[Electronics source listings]

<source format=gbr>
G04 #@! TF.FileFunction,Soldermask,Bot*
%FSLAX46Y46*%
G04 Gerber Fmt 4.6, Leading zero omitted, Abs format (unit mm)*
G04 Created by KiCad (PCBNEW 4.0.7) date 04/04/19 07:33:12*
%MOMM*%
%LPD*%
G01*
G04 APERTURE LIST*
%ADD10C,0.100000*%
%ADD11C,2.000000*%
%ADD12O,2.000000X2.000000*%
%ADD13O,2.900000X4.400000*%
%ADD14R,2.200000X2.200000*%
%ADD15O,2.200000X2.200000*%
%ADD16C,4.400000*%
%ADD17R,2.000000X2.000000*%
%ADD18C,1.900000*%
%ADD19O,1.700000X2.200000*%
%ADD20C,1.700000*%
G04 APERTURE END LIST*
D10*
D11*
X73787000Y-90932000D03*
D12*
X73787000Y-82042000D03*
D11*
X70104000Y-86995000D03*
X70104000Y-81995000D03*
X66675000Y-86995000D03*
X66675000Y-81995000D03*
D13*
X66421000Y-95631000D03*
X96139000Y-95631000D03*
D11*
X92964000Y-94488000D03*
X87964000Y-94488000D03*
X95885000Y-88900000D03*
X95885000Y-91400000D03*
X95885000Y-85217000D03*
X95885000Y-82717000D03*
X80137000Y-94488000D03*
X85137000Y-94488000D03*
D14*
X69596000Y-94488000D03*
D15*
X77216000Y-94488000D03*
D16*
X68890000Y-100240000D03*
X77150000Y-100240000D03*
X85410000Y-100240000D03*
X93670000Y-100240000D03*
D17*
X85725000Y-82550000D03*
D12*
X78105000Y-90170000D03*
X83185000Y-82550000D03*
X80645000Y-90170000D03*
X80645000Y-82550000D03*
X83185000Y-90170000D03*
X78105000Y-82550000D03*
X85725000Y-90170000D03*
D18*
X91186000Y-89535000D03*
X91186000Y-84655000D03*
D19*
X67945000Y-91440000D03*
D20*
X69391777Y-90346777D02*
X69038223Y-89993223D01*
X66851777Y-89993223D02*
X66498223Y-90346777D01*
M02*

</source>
==
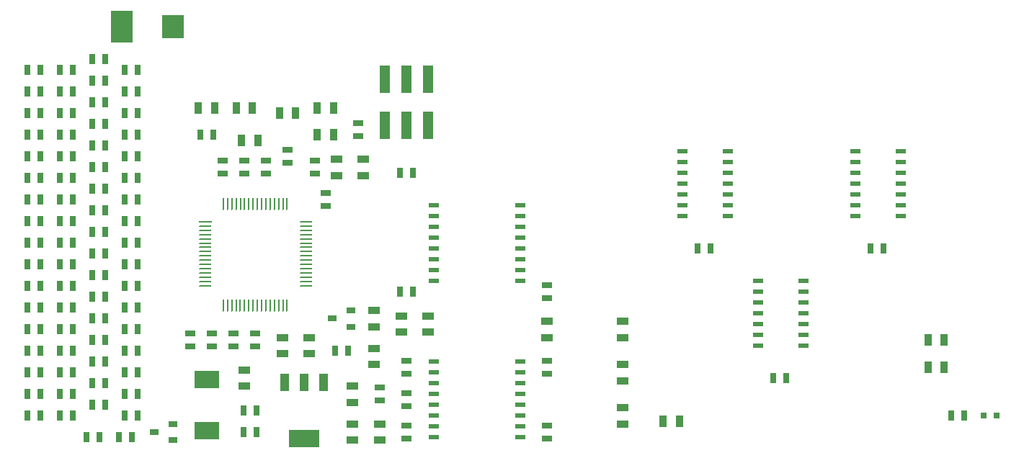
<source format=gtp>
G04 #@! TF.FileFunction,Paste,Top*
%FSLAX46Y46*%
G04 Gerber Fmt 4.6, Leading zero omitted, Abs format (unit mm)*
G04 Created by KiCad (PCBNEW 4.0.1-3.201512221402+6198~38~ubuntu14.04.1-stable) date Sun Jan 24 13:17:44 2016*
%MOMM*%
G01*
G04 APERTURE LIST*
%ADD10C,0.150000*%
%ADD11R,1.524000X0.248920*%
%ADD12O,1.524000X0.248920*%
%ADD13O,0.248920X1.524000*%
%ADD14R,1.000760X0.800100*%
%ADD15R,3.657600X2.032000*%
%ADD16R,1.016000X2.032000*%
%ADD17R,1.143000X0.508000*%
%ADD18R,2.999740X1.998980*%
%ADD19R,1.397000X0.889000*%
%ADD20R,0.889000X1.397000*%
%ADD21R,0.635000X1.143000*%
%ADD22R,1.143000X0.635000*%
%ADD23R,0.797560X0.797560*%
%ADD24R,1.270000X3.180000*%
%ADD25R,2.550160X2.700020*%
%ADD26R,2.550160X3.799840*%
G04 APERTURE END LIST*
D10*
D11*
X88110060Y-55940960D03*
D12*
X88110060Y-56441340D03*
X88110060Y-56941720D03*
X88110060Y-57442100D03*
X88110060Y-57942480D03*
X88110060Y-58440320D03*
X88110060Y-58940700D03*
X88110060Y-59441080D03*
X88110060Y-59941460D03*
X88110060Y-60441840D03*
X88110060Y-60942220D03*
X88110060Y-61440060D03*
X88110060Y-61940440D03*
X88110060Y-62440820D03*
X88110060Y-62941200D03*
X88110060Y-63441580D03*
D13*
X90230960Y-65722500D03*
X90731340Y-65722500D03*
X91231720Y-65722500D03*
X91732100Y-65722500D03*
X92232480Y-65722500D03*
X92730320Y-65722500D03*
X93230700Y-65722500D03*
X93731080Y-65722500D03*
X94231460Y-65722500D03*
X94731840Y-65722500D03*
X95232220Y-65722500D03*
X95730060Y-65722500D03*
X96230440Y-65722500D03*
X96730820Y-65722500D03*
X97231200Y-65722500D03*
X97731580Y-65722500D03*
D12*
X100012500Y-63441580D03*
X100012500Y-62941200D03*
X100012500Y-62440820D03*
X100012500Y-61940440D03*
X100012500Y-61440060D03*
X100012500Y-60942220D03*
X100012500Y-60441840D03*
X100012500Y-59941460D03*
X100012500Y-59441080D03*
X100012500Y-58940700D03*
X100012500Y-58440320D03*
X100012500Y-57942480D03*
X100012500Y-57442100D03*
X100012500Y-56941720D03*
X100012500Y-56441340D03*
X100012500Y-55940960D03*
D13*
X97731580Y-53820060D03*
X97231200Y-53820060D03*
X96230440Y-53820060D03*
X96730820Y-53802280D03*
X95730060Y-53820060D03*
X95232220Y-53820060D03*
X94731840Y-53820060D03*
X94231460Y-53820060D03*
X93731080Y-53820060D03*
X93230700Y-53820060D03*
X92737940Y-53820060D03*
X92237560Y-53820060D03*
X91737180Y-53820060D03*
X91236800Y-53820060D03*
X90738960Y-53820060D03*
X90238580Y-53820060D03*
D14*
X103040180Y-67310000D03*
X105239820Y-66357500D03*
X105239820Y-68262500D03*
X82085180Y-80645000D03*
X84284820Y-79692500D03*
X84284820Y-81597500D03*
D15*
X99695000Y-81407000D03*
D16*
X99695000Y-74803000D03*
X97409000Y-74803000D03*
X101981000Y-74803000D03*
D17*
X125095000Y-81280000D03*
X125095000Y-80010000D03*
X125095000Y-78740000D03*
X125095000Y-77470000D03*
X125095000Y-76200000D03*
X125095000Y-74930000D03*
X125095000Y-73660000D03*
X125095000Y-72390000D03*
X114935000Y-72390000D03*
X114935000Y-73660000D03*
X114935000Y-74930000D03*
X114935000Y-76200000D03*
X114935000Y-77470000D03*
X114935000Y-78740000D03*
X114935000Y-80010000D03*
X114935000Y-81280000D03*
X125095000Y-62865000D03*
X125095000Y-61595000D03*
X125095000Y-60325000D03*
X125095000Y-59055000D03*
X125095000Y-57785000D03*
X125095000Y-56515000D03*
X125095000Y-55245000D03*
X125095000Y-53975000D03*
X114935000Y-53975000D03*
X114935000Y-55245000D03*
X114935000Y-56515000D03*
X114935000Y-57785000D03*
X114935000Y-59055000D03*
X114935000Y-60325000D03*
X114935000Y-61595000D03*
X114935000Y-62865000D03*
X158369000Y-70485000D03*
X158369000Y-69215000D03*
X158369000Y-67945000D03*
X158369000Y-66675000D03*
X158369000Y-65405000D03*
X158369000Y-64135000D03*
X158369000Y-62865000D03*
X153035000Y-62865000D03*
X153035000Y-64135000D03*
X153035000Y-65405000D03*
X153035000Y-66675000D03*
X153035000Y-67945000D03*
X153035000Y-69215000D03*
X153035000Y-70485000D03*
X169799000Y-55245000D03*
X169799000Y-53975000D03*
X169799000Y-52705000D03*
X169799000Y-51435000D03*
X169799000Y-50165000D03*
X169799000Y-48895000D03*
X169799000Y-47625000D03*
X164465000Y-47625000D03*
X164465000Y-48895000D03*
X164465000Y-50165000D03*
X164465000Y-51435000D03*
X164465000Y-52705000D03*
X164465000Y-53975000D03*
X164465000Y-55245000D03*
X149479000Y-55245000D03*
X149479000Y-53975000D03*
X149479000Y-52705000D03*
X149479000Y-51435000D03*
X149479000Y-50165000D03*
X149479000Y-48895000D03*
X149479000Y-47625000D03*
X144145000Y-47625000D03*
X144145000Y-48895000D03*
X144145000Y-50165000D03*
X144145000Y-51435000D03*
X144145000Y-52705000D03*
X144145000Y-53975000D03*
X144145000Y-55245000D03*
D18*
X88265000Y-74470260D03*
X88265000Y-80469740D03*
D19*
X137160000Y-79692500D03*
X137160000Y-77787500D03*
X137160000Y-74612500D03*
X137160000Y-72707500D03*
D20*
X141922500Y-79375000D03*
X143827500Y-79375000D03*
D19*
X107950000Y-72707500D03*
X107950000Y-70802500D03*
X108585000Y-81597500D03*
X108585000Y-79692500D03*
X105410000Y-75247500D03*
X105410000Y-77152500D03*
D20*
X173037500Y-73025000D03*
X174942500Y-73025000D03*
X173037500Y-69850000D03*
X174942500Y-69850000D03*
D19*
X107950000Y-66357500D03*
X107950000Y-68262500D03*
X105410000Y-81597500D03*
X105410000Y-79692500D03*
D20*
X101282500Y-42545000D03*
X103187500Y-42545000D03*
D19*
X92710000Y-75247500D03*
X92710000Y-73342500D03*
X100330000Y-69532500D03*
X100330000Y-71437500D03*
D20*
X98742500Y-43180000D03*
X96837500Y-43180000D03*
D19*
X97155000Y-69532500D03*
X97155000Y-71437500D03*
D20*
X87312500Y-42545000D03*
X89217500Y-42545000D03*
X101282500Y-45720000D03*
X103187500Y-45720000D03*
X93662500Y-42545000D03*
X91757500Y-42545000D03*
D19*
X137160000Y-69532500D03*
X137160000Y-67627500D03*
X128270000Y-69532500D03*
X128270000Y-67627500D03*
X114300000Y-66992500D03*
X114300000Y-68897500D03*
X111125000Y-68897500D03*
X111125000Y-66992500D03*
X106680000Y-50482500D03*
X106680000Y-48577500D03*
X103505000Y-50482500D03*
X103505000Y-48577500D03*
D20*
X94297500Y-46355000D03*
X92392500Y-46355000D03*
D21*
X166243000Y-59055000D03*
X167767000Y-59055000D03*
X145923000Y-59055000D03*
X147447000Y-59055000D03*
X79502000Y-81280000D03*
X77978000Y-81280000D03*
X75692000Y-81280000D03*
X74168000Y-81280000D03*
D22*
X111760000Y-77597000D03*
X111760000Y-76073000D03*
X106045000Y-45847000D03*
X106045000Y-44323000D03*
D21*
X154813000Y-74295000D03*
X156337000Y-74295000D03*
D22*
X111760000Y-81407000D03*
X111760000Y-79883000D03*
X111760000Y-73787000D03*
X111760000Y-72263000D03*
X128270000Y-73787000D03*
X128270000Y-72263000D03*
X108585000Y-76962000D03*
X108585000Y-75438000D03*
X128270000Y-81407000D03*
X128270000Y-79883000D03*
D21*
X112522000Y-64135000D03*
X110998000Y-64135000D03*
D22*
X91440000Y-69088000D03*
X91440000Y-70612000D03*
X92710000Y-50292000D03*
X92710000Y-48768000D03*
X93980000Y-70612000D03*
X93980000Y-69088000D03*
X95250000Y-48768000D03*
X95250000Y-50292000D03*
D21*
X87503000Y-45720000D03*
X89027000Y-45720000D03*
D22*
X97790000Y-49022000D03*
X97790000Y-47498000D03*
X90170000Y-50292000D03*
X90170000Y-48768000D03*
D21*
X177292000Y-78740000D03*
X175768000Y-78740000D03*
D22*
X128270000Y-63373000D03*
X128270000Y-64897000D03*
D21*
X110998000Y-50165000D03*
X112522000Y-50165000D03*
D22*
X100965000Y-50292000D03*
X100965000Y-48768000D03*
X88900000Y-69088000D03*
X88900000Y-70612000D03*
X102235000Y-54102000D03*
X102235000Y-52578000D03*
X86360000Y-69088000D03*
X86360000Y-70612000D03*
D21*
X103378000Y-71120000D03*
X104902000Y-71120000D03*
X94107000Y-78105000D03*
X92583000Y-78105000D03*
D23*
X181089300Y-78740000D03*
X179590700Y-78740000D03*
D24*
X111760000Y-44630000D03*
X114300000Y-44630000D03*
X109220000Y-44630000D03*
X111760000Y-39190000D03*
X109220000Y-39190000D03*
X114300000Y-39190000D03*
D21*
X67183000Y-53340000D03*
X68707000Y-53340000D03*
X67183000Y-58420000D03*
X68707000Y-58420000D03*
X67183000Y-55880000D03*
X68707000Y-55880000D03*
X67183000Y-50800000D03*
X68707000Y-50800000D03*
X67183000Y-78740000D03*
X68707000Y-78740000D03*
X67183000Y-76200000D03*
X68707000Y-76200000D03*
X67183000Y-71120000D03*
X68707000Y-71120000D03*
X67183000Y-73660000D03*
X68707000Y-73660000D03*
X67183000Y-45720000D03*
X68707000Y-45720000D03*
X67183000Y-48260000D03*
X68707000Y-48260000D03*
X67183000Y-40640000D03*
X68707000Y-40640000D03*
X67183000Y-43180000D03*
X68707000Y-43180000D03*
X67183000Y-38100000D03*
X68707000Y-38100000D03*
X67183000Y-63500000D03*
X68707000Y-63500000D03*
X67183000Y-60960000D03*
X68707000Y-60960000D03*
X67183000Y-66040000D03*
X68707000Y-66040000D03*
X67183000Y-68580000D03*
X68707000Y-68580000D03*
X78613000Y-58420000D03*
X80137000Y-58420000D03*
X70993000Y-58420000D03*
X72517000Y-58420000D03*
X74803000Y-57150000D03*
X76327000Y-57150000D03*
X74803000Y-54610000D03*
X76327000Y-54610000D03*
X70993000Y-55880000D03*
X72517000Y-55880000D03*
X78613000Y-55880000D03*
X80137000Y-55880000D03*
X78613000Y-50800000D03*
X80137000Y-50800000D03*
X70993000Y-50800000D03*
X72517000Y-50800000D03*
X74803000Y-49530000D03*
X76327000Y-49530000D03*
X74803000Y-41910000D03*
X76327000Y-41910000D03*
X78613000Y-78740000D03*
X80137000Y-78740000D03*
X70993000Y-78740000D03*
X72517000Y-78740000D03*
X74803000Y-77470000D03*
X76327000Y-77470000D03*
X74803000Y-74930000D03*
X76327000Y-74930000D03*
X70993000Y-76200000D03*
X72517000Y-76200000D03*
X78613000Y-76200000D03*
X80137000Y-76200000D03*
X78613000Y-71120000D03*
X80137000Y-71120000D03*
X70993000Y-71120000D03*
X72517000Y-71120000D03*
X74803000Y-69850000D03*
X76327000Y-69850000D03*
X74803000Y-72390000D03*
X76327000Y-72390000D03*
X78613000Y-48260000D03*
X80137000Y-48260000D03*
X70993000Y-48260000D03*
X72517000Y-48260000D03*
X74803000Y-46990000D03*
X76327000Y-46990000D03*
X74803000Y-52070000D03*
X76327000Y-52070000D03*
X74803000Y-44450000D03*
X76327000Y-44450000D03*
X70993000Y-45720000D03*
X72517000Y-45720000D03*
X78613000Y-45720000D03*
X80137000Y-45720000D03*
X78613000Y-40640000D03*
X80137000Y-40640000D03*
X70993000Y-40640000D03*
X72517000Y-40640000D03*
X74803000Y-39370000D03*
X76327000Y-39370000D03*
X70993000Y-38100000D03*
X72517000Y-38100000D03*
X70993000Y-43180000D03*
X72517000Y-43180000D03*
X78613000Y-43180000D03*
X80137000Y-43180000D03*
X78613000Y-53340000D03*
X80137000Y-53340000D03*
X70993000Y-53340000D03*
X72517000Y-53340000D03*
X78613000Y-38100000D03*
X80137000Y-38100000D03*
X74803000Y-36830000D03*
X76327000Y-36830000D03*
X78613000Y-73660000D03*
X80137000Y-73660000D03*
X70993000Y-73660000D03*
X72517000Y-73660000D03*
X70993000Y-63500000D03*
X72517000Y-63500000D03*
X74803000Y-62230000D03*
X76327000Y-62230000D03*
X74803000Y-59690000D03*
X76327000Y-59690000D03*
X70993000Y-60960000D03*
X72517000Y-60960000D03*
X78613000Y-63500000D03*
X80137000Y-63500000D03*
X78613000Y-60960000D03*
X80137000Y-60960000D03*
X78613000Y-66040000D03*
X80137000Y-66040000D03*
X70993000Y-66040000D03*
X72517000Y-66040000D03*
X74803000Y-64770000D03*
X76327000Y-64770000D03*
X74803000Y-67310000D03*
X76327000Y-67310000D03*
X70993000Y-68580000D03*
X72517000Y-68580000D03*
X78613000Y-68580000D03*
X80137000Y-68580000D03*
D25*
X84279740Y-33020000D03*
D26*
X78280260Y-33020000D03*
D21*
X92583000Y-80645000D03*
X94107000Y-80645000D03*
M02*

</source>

• **Brief**
All that is needed is the exact run of lines above from the line containing "X78613000Y-48260000D03*" through the line containing "X76327000Y-39370000D03*", both of them included.

• **Problem solution**
X78613000Y-48260000D03*
X80137000Y-48260000D03*
X70993000Y-48260000D03*
X72517000Y-48260000D03*
X74803000Y-46990000D03*
X76327000Y-46990000D03*
X74803000Y-52070000D03*
X76327000Y-52070000D03*
X74803000Y-44450000D03*
X76327000Y-44450000D03*
X70993000Y-45720000D03*
X72517000Y-45720000D03*
X78613000Y-45720000D03*
X80137000Y-45720000D03*
X78613000Y-40640000D03*
X80137000Y-40640000D03*
X70993000Y-40640000D03*
X72517000Y-40640000D03*
X74803000Y-39370000D03*
X76327000Y-39370000D03*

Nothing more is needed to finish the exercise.